The new spatially lagged variable is created with the weights.lag_spatial command, passing the weights object wq1 and the vector of interest, y. Its important to make sure that the dimensions match. In particular, if the vector in question is not an actual column vector, but a one-dimensional array, the result will not be a vector, but an array. This may cause trouble in some applicaitons.

[ ]:
wy = weights.lag_spatial(wq1,y)
print(wy.shape)
print(wy.mean())
print(wy.std())

The result is a column vector. The mean roughly corresponds to that of the original variable, but the spatially lagged variable has a smaller standard deviation. This illustrates the smoothing implied by the spatial lag operation.

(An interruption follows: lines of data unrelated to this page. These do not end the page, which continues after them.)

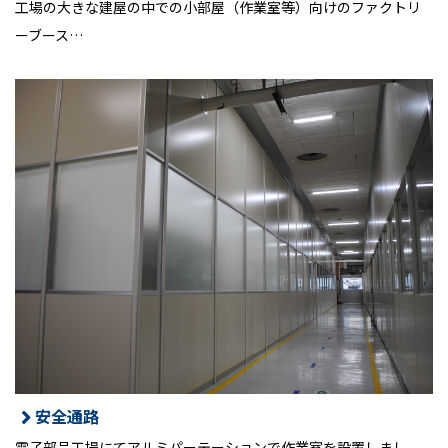
工場の大きな建屋の中での小部屋（作業室等）向けのファクトリ
ーブース…
安全通路
電子部品工場にてアルミパーテーションで作業室を設置しまし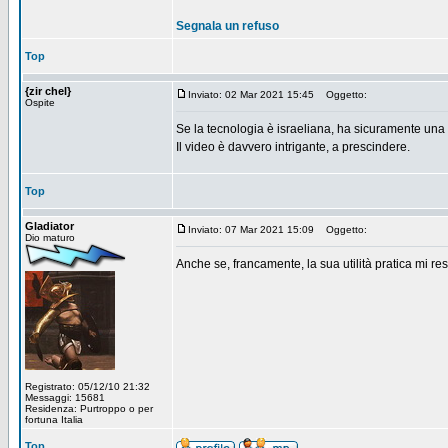
Segnala un refuso
Top
{zir chel}
Inviato: 02 Mar 2021 15:45
Oggetto:
Ospite
Se la tecnologia è israeliana, ha sicuramente una o
Il video è davvero intrigante, a prescindere.
Top
Gladiator
Inviato: 07 Mar 2021 15:09
Oggetto:
Dio maturo
Anche se, francamente, la sua utilità pratica mi res
Registrato: 05/12/10 21:32
Messaggi: 15681
Residenza: Purtroppo o per
fortuna Italia
Top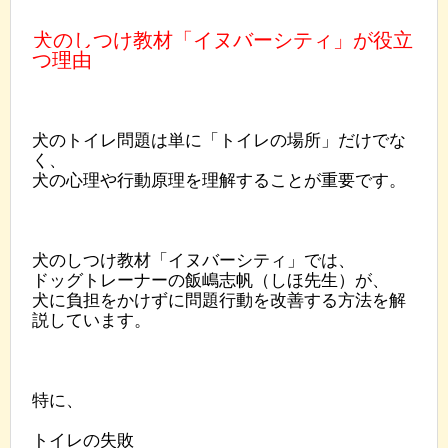
犬のしつけ教材「イヌバーシティ」が役立
つ理由
犬のトイレ問題は単に「トイレの場所」だけでな
く、
犬の心理や行動原理を理解することが重要です。
犬のしつけ教材「イヌバーシティ」では、
ドッグトレーナーの飯嶋志帆（しほ先生）が、
犬に負担をかけずに問題行動を改善する方法を解
説しています。
特に、
トイレの失敗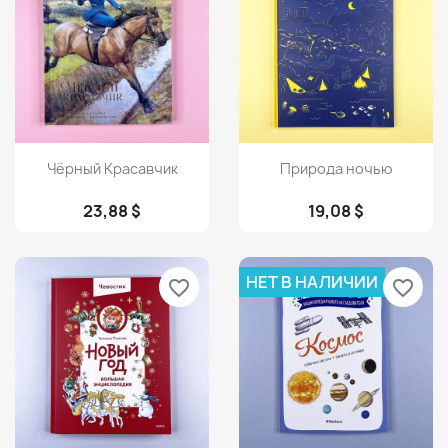
Просмотр
Просмотр


Чёрный Красавчик
Природа ночью
23,88 $
19,08 $
НЕТ В НАЛИЧИИ
favorite_border
favorite_border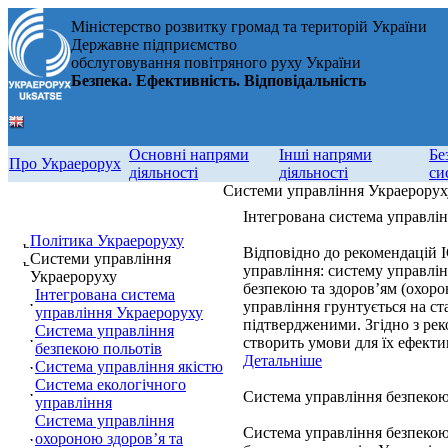
Міністерство розвитку громад та територій України
Державне підприємство
обслуговування повітряного руху України
Безпека. Ефективність. Відповідальність
Основні напрями
Інші напрями
Бе
Про Украерорух
діяльності
діяльності
си
Системи управління Украерорух
Інтегрована система управлі
Політика Украероруху
Відповідно до рекомендацій 
Системи управління
управління: систему управлін
Украероруху
безпекою та здоров’ям (охоро
Інтегрована система
управління грунтується на ст
управління Украероруху
підтвердженими. Згідно з ре
Система управління
створить умови для їх ефект
безпекою польотів
Детальніше
Система управління якістю
Система екологічного
Система управління безпекою
управління
Система управління
Система управління безпекою 
охороною здоров’я та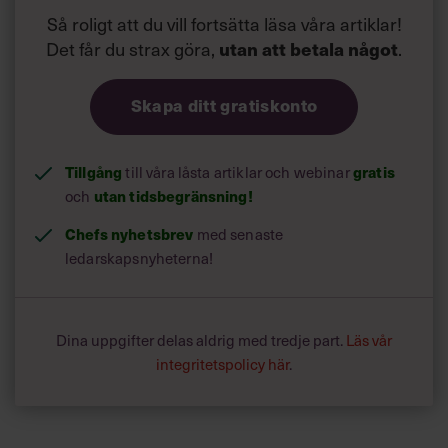
Så roligt att du vill fortsätta läsa våra artiklar!
Det får du strax göra,
.
utan att betala något
Skapa ditt gratiskonto
Tillgång
till våra låsta artiklar och webinar
gratis
och
utan tidsbegränsning!
Chefs nyhetsbrev
med senaste
ledarskapsnyheterna!
Dina uppgifter delas aldrig med tredje part.
Läs vår
integritetspolicy här
.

To illustrate the problem with numpy arrays rather than vectors, the original vector is flattened and then the lag_spatial operation is applied to it. Everything works fine, except that the result is an array, and not a column vector.

[ ]:
yy = y.flatten()
print(yy.shape)
wyy = weights.lag_spatial(wq1,yy)
print(wyy.shape)

The same result can also be obtained using an explicit matrix-vector multiplication with the full matrix wq1full just created.

[ ]:
wy1 = wq1full @ y
print(wy1.shape)
print(wy1.mean())
print(wy1.std())

Practice

Experiment with various spatial weights for your own data set or for one of the PySAL sample data sets. Create a spatially lagged variable for each of the weights and compare their properties, such as the mean, standard deviation, correlation between the original variable and the spatial lag, etc.